*** INFORMATION GIVEN ***
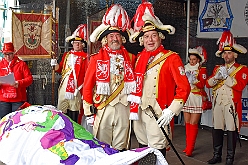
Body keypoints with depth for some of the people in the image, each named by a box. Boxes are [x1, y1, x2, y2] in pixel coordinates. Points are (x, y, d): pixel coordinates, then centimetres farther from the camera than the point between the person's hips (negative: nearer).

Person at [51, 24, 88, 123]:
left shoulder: (85, 57, -2)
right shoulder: (66, 55, 17)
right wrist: (56, 66, 3)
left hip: (76, 90, -5)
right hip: (63, 89, 5)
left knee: (74, 117, -1)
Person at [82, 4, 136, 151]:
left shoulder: (130, 58, 9)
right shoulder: (96, 59, 1)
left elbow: (134, 84, 15)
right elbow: (87, 86, 1)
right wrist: (89, 111, -2)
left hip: (124, 108, 2)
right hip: (102, 109, -2)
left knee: (120, 149, 9)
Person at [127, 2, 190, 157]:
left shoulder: (171, 58, -7)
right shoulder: (139, 58, 11)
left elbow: (184, 87, -11)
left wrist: (171, 111, -17)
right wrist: (133, 108, 12)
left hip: (158, 114, -6)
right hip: (139, 112, 6)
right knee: (142, 149, 16)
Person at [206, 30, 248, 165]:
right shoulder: (218, 68, 17)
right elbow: (208, 84, 9)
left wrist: (226, 76, -15)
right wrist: (216, 77, -9)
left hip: (232, 103, -4)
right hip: (218, 103, 4)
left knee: (231, 130, -2)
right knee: (217, 129, 7)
*** End of INFORMATION GIVEN ***
=== PROBLEM DETAILS ===
Rewrite the records from the line that has "left hip: (76, 90, -5)" through the line that has "left hip: (158, 114, -6)", putting "Subject at" wherever "Person at" appears and changing nothing else.

=== OUTPUT ===
left hip: (76, 90, -5)
right hip: (63, 89, 5)
left knee: (74, 117, -1)
Subject at [82, 4, 136, 151]:
left shoulder: (130, 58, 9)
right shoulder: (96, 59, 1)
left elbow: (134, 84, 15)
right elbow: (87, 86, 1)
right wrist: (89, 111, -2)
left hip: (124, 108, 2)
right hip: (102, 109, -2)
left knee: (120, 149, 9)
Subject at [127, 2, 190, 157]:
left shoulder: (171, 58, -7)
right shoulder: (139, 58, 11)
left elbow: (184, 87, -11)
left wrist: (171, 111, -17)
right wrist: (133, 108, 12)
left hip: (158, 114, -6)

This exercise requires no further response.